With a sudden, explosive movement, she tore herself out of the chair. Her hands braced against his chest, and she shoved with every ounce of strength she could summon, a raw mix of fear, fury, and survival.
Shane stumbled violently, the momentum sending him crashing backward. His feet skidded over the cold, gritty floor until he collided with a stack of rusted crates. Metal groaned and splintered under the impact, and the knife slipped from his hand, clattering to the floor like a gunshot in the tense silence.
For a heartbeat, the world seemed to freeze, the clang of metal, the rapid thrum of hearts, the sharp, intoxicating scent of danger all merging into one. Amara’s chest heaved.
Amara didn’t run for the door. She dived for Seb, her fingers flying as she untied the ropes binding him. "Are you okay? Seb, look at me!"
Seb gasped, wiping blood from his lips, his face ashen. He grabbed her arm, his grip surprisingly strong despite the poison. "There are explosives here, Amara... we need to go. Now!"
"Amara, I will kill you!" Shane screamed, recovering from the floor. He lunged, the serrated blade raised high.
Amara flinched, closing her eyes, but the blow never landed.
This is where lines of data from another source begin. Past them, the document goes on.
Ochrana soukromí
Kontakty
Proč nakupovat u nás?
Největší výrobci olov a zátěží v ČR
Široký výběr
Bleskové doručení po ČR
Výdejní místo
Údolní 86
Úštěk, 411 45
Seb had thrown his body in front of her, taking the full force of the blade into his side. He let out a choked groan, collapsing to the floor as Shane twisted the knife.
"Seb!" Amara screamed, dropping to her knees beside him, trying to stanch the flow of blood with her bare hands. She looked up at Shane, her face streaked with tears and soot. "Shane, stop! It’s not too late. Think of your mother! If you get locked up or die here, what will happen to her?"
Shane loomed over them, chest rising and falling like a wild drumbeat, the bloody knife quivering in his grasp as if it had a life of its own. His eyes were wide, unhinged, burning with a madness that made the air between them feel thick and suffocating.
"My mother will be fine," he said, voice cracking and rising at odd intervals, "my little Seren... I just got her back. She missed her mom so much that she cried and refused to go home with me. She ran off... and that truck..."
A harsh, broken laugh ripped from his throat, high-pitched and jagged, crawling under Amara’s skin. "I lost the woman I love, and my child is gone. I’ve definitely... nothing left."
Seb coughed, rasping on the floor, every breath a struggle. "Where is... your conscience, Shane?"
Shane’s head snapped toward him, spittle flying as he spat the word like venom.
"Conscience?" He stepped closer, each movement slow and deliberate, madness fully claiming him. "Everything... is your fault. All of it."
The knife glinted in the dim light, trembling with the weight of his grief and rage, and for a moment, the room felt like it had been swallowed by darkness, the line between fear and death razor-thin.